• INSTRUCTIONS FOR THE TASK:
In the records below, set out everything from the line containing "common name: Common starling" down to the line containing "kingdom: Fungi", both ends included, as a numbered list with blank lines left out.

════

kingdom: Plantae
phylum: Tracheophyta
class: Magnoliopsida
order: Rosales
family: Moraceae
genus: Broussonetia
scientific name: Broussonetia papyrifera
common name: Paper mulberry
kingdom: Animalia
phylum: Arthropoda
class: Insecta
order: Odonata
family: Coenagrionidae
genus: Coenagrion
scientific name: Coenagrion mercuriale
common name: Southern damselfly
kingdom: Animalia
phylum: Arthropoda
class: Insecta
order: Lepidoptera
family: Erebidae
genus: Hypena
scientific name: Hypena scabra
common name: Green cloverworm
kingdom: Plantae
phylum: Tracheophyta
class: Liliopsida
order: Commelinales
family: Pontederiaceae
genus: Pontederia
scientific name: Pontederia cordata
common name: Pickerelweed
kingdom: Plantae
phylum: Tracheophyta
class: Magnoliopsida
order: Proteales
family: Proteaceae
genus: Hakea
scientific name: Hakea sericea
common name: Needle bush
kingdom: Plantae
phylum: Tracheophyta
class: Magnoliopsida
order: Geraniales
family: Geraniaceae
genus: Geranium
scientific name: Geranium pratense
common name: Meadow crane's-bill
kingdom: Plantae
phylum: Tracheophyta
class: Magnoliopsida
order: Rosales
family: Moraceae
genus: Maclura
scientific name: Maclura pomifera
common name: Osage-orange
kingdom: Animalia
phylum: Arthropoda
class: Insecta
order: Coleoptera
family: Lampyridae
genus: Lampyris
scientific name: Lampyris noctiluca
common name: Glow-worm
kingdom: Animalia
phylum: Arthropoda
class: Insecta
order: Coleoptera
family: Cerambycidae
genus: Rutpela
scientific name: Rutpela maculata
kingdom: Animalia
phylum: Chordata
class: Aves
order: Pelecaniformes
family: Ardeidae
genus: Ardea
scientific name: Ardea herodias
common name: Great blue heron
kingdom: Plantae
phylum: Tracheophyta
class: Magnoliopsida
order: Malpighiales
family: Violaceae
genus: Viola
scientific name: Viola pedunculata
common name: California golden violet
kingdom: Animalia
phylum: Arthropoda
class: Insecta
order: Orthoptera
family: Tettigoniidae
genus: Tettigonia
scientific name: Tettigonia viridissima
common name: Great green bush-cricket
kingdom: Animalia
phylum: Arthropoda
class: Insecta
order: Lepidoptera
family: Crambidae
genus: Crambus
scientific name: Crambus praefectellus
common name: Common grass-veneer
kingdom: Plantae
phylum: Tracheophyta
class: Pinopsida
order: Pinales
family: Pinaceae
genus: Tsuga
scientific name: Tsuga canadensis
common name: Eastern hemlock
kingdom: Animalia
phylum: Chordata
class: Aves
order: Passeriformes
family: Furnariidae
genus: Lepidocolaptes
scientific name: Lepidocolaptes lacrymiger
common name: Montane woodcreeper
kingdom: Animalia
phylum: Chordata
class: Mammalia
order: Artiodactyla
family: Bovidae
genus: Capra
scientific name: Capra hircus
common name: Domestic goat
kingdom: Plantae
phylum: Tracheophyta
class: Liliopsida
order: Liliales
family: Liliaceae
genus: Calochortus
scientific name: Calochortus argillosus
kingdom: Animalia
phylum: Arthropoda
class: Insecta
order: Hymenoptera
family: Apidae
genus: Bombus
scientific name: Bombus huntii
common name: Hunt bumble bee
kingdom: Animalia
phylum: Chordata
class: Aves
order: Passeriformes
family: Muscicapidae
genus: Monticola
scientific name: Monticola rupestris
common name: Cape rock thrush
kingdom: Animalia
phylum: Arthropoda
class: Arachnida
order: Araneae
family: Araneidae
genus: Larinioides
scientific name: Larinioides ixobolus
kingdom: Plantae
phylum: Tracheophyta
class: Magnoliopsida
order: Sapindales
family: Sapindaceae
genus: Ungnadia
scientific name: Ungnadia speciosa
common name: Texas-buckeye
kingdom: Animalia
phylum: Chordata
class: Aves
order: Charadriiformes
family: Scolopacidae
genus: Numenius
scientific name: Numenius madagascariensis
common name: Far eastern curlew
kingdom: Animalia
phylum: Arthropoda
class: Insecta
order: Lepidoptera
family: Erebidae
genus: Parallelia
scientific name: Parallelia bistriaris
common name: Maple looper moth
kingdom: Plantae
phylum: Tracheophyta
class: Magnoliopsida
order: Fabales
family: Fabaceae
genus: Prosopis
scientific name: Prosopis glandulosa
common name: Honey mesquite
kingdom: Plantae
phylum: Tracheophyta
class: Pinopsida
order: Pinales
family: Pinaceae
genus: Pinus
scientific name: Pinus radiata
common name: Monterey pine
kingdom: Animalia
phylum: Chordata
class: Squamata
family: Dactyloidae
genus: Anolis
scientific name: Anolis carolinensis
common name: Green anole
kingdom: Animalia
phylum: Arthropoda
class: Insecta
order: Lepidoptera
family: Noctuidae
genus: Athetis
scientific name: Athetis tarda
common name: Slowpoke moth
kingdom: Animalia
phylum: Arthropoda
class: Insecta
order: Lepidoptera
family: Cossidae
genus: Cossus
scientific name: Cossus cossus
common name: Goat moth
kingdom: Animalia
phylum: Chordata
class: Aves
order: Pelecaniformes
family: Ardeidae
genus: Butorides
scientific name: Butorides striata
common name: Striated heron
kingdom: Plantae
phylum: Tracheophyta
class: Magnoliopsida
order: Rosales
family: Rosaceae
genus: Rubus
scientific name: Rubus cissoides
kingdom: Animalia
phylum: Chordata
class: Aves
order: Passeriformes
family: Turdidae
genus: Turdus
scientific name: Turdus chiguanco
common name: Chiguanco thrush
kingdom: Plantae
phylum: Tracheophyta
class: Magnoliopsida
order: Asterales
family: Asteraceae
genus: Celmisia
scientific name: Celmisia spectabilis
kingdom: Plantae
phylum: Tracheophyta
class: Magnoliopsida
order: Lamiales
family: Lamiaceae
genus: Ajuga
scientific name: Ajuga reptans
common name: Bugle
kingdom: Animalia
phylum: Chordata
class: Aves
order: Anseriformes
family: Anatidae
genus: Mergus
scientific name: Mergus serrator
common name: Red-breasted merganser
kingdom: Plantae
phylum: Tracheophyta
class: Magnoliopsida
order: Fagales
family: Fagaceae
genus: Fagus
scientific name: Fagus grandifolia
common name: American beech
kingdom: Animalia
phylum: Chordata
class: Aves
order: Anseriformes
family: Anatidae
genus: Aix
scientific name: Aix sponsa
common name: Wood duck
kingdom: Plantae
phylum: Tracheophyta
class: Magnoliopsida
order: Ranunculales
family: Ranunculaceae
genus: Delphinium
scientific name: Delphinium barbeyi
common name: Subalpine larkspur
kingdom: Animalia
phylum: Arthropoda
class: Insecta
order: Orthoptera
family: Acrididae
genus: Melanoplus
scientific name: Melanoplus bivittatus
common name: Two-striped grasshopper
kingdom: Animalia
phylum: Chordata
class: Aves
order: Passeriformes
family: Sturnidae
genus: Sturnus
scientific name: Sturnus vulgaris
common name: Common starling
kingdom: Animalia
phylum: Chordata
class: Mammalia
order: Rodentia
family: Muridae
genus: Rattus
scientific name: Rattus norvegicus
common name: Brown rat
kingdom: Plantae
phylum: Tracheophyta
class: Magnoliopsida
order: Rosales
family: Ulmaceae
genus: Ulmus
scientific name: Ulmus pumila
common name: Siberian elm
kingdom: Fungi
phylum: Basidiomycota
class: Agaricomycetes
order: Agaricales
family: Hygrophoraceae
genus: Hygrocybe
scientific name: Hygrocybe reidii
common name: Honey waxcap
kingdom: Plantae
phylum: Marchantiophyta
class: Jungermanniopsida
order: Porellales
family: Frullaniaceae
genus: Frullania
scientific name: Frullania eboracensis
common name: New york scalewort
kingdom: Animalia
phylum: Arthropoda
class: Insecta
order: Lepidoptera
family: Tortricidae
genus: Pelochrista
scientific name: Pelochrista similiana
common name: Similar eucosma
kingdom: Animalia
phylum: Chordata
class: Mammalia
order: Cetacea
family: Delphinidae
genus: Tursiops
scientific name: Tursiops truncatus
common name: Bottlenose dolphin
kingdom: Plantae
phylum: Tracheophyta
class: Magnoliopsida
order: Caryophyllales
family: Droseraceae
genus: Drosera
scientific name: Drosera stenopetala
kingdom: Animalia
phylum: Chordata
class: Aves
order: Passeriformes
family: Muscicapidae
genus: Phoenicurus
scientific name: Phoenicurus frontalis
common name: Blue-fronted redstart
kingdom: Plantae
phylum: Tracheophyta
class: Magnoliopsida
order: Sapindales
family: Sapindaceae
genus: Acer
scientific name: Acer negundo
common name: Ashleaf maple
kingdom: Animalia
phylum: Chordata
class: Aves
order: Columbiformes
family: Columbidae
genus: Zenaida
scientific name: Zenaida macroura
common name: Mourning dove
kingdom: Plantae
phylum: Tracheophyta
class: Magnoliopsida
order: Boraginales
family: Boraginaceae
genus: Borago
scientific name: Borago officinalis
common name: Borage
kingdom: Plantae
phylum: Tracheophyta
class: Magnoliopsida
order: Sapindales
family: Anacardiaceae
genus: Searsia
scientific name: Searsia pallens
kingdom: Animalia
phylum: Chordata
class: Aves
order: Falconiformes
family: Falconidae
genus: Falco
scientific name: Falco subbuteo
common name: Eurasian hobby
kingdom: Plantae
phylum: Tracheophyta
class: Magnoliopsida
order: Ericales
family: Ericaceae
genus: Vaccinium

════

• WRITTEN REPLY:
1. common name: Common starling
2. kingdom: Animalia
3. phylum: Chordata
4. class: Mammalia
5. order: Rodentia
6. family: Muridae
7. genus: Rattus
8. scientific name: Rattus norvegicus
9. common name: Brown rat
10. kingdom: Plantae
11. phylum: Tracheophyta
12. class: Magnoliopsida
13. order: Rosales
14. family: Ulmaceae
15. genus: Ulmus
16. scientific name: Ulmus pumila
17. common name: Siberian elm
18. kingdom: Fungi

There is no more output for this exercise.